12日の債券市場で、先物中心限月6月限は3日続伸した。前日の欧米債高が支えとなったほか、日銀が実施した4本の定例の国債買い入れオペは無難な結果と受け止められ、債券需給に対する前向きな見方が広がった。午後に上げ幅を拡大する場面があったが、日経平均株価が水準を切り上げるなかにあって、先物は伸び悩んだ。

 イングランド銀行(英中央銀行)は11日、市場の予想通り0.25%の利上げを決定した。ただベイリー総裁が米系通信社のインタビューで、利上げ打ち止めについて言及した。同日に公表された米国の経済指標が景気減速の兆候を示すなか、米債務上限問題を巡る警戒感もあり、欧米の長期債相場に上昇(金利に低下)圧力が掛かった。

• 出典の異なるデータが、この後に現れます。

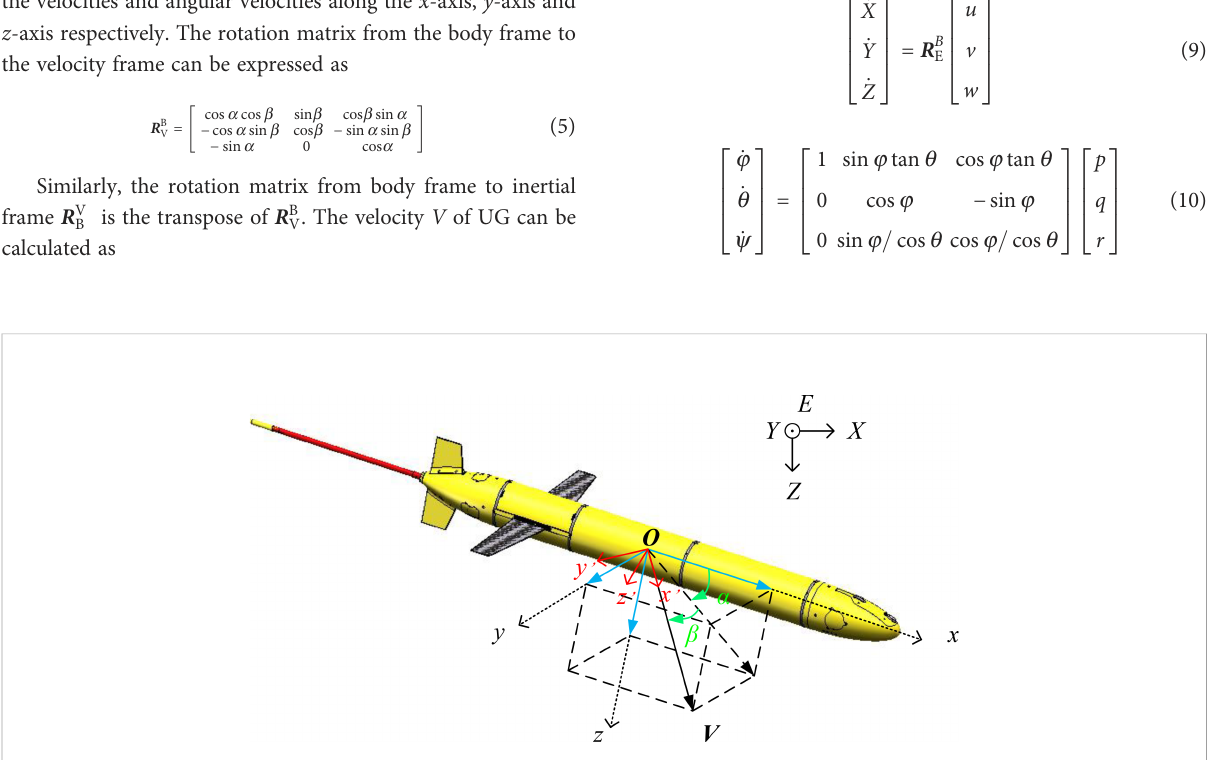
FIGURE 5 Coordinate frames of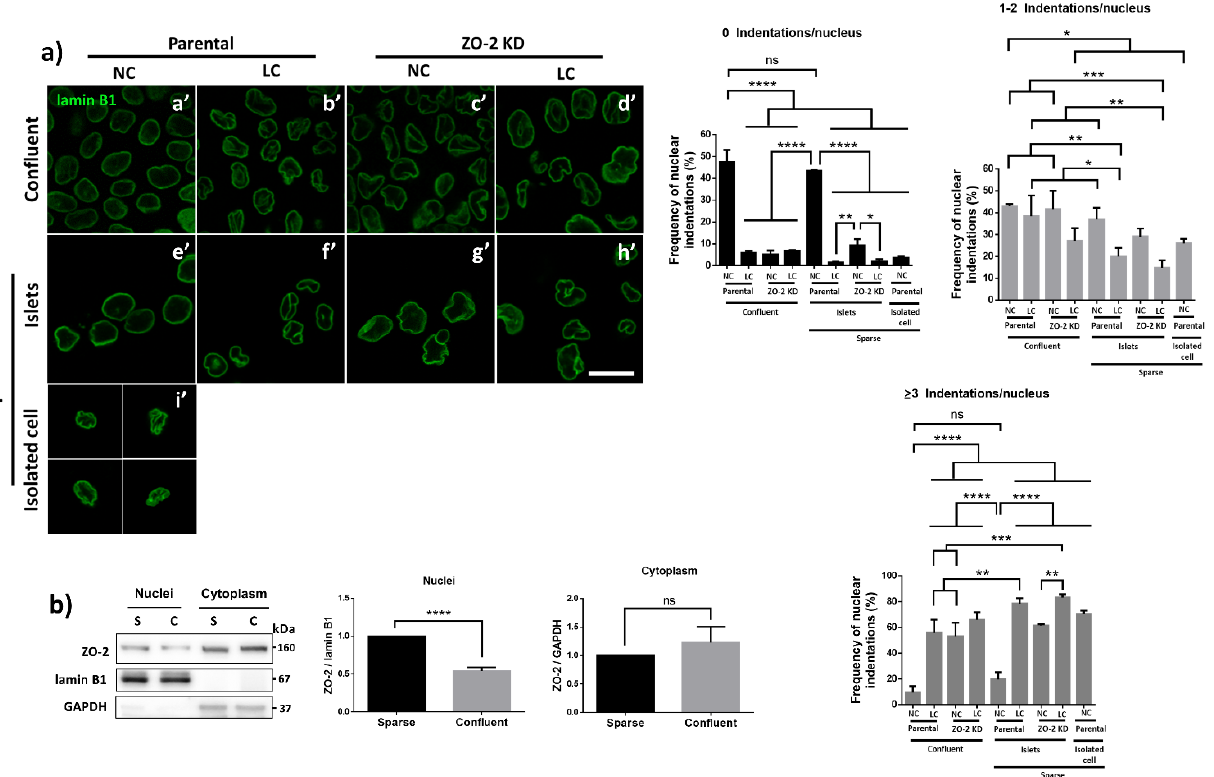
Figure 6. The nuclear shape is altered when the cells are cultured in LC, lack ZO-2 or are devoid of cell–cell contacts. ( a ) Immunofluorescence of lamin B1, in sparse or confluent cultures of parental and ZO-2 KD cells, cultured for 24 h in low calcium (LC, 1–5 µ M Ca 2+ ) or normal calcium (NC, 1.8 mM) media. Left panel, representative images; right panels, quantitative analysis of nuclear indentations. Statistical analysis was done with One-way ANOVA followed by Tukey’s multiple comparisons test. Results are shown as media ± standard deviation. ns, non-significant; * p < 0.05; ** p = 0.01; *** p = 0.001; **** p < 0.0001. ( b ) Western blot analysis of ZO-2 present in cytoplasmic and nuclear fractions derived from sparse (S) and confluent (C) cultures of parental MDCK cells. Lamin B1 and GAPDH were employed as markers and loading controls for nuclear and cytoplasmic fractions, respectively. Left, representative images; right quantitative analysis. Results from three independent experiments. Statistical analysis was done with Student’s t -test. Results are shown as media ± standard deviation. ns, non-significant; **** p < 0.0001.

 12日に日銀が実施した国債買い入れオペは、「残存期間5年超10年以下」のオファー額が、前回の6750億円から6250億円に減額されたものの、円債相場の反応は限られた。「同1年超3年以下」と「同10年超25年以下」、「同25年超」は、オファー額が据え置かれた。

 買い入れオペの結果判明後、先物は一時149円21銭まで上昇したが、その後は上げ幅を縮小した。日経平均株価が前日比で300円近く上昇するなか、買い上がりにくさが意識されたようだ。

 先物6月限は前営業日比10銭高の148円96銭で取引を終えた。現物債市場で、新発10年債利回りは一時、同0.025%低い0.360%まで低下する場面があった。その後は高値警戒感も加わって、長期金利の低下は一服。午後3時過ぎ時点では、同横ばいの0.385%で推移している。